Prime factorization of $$$909$$$

Find the prime factorization of $$$909$$$.

Start with the number $$$2$$$.

Determine whether $$$909$$$ is divisible by $$$2$$$.

Since it is not divisible, move to the next prime number.

The next prime number is $$$3$$$.

Determine whether $$$909$$$ is divisible by $$$3$$$.

It is divisible, thus, divide $$$909$$$ by $$${\color{green}3}$$$: $$$\frac{909}{3} = {\color{red}303}$$$.

Determine whether $$$303$$$ is divisible by $$$3$$$.

It is divisible, thus, divide $$$303$$$ by $$${\color{green}3}$$$: $$$\frac{303}{3} = {\color{red}101}$$$.
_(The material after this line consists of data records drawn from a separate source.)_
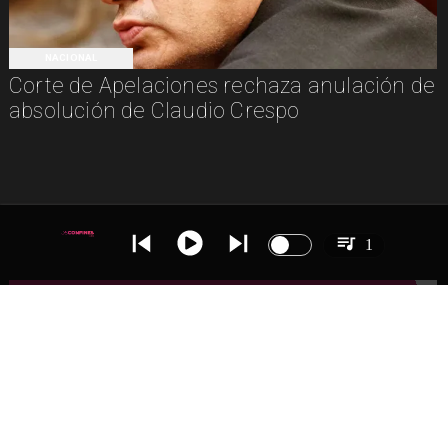
NACIONAL
Corte de Apelaciones rechaza anulación de
absolución de Claudio Crespo
1
IR A
NACIONAL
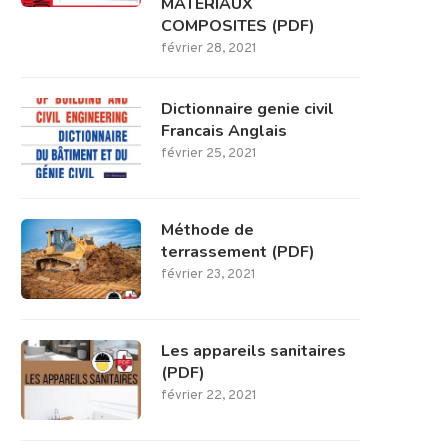
MATERIAUX
COMPOSITES (PDF)
février 28, 2021
Dictionnaire genie civil
Francais Anglais
février 25, 2021
Méthode de
terrassement (PDF)
février 23, 2021
Les appareils sanitaires
(PDF)
février 22, 2021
The prime number $$${\color{green}101}$$$ has no other factors then $$$1$$$ and $$${\color{green}101}$$$: $$$\frac{101}{101} = {\color{red}1}$$$.

Since we have obtained $$$1$$$, we are done.

Now, just count the number of occurences of the divisors (green numbers), and write down the prime factorization: $$$909 = 3^{2} \cdot 101$$$.

The prime factorization is $$$909 = 3^{2} \cdot 101$$$A.